Over the years, I made some modifications to this basic sauce. I like a bit more heat, so I added some chocolate habanero or Scotch bonnet chilies. You have to cut them in half or puncture them so they will fill with the vinegar and not float. I also like some more savory seasoning to the sauce, so I added black pepper, Mexican oregano, and tomato powder. I make tomato powder by drying either small cherry tomatoes or the skins and residue from canning tomatoes and then grinding this to a powder in the blender.

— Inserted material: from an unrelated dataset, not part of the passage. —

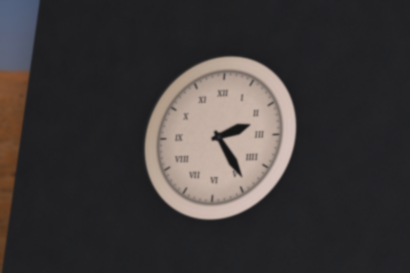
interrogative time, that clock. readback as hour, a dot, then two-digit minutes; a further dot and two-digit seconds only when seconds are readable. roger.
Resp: 2.24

To smoke the peppers (I prefer serranos for this, but you can use what you like), I just lay them out on a rack and stick them in the smoker. This works when I am cooking barbecue and the temperature is about 250F in there. I let the peppers get a thick layer of smoke over about 2 hours. I thin finish them in the dehydrator (you can do this in the oven, too.) Sometimes I put peppers in the smoker when I have it set up for cold smoking (e.g., when I am smoking bacon or cured sausages.). In this case the temperature is under 100F, and the peppers can be in there for a very long time, even overnight. Either way, finish them in the dehydrator or oven until they a fully dried.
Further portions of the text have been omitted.